“Um galo sozinho não tece uma manhã.” (João Cabral de Melo Neto)
A natureza da corrupção revelada em decibéis jamais vistos pela Lava-Jato reforça uma convicção que tenho reiterado como presidente da Associação dos Membros dos Tribunais de Contas do Brasil (Atricon): corrupção sistêmica só se combate efetivamente a partir de um controle sistêmico.
A despeito de cada instituição de controle ter o dever de buscar o aprimoramento contínuo, o combate aos desperdícios e à corrupção não será efetivo e sustentável se não houver uma atuação organizada e colaborativa entre os órgãos de controle público: controle interno, procuradoria, órgão tributário, polícia, tribunal de contas, ministério público, legislativo e judiciário. Frente aos manifestos cardumes de predadores da república, anzóis haverão de dar lugar às redes. A efetividade, neste caso, rima com atuação integrada consubstanciada por uma teia protetora do dinheiro público, produzida a partir de um consistente entrelaçar de fios e tecida com matérias-primas como controles independentes, legislação que agilize uma exemplar responsabilização dos malfeitores, liberdade de imprensa, transparência dos atos de gestão e participação os cidadãos no controle social, associada a um modelo de exercício da política que iniba a influência do poder econômico. Para tanto, nesta sonhada rede-teia, a educação constitui o fio-mor. Fazendo uma metáfora com a mitologia, é forçoso reconhecer que para ferir de morte o monstro da corrupção e sairmos imunes do labirinto da ignorância, da falta de ética e da ineficiência, a educação consiste no “fio de ouro de Ariadne”, que tem o poder de fortalecer e alargar todos os demais fios e de nos apontar o caminho da redenção cidadã.

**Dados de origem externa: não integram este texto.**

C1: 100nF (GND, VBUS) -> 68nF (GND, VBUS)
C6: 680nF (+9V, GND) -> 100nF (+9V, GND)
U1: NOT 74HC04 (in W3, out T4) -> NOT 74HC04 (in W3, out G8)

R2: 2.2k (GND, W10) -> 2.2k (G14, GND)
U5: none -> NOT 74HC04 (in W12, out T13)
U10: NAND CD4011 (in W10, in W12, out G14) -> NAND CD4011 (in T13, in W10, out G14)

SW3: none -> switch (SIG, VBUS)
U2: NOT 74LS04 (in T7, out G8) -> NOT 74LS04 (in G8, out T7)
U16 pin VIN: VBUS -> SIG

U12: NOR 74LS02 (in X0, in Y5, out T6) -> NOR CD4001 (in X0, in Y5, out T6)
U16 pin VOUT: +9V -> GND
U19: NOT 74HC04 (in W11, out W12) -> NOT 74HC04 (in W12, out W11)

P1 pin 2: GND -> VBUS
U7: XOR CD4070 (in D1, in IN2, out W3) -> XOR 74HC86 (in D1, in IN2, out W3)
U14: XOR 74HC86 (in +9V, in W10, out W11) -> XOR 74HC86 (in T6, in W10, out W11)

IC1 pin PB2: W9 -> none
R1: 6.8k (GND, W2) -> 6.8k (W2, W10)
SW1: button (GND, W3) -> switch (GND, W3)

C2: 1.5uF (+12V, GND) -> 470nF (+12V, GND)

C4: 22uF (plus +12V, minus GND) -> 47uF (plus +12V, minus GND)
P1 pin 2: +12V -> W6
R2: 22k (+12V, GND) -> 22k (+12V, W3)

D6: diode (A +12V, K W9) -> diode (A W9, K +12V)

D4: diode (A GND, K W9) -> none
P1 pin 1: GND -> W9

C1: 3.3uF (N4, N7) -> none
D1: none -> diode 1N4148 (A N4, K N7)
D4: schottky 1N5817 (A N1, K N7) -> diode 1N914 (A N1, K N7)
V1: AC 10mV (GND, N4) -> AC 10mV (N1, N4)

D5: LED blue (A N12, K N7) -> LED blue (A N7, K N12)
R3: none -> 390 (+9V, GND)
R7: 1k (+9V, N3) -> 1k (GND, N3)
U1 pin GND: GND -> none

Os Tribunais de Contas (TCs), instituições consagradas pela Constituição Federal como essenciais à república, à democracia e à boa governança pública, não é de hoje, envidam ações com vistas a honrar o seu papel na rede de controle. Para dinamizar tais iniciativas, e contribuir para tornar esse compromisso constitucional uma realidade em todos os Tribunais, a Atricon desenvolveu e coordena em todo o país uma ousada iniciativa de aprimoramento desses órgãos, o Programa Qualidade e Agilidade dos Tribunais de Contas (QATC), composto pelas Resoluções-Diretrizes da Atricon e pelo MMD-TC (Marco de Medição de Desempenho dos TCs). O MMD-TC constitui a mais moderna e adequada ferramenta de avaliação para os TCs, haja vista ser constituída por indicadores de desempenho recomendados mundialmente e por outros extraídos das Resoluções-Diretrizes, o que permite um diagnóstico de padrão internacional em sintonia com as singularidades do nosso modelo de controle. São mais de 500 critérios de boas práticas abrangendo áreas como auditoria, julgamento, composição, comunicação, planejamento, gestão e transparência. O diagnóstico realizado em 2015 alcançou a expressiva adesão de 33 dos 34 Tribunais de Contas do Brasil, em uma inequívoca demonstração do comprometimento dessas entidades e dos seus membros e servidores com as responsabilidades constitucionais que lhes competem.
Navegar em busca do contínuo aprimoramento institucional é “preciso”, nas duas conhecidas acepções da palavra. “Preciso”, significando seguro, porque os resultados da aplicação do MMD-TC já indicam o que deve ser mantido, aperfeiçoado e almejado. Mas é “preciso”, ainda, no sentido de necessidade, porquanto a sociedade clama para que os órgãos de controle prestem serviços de excelência, primando pela eficiência das políticas públicas e prevenindo e combatendo a corrupção.
Que estejamos à altura desse momento histórico, munidos da determinação e equilíbrio suficientes para continuarmos combatendo o bom combate contra os que negam os princípios da eficiência e da probidade e tecermos, a múltiplas mãos, os fios fundamentais da república a cada amanhecer!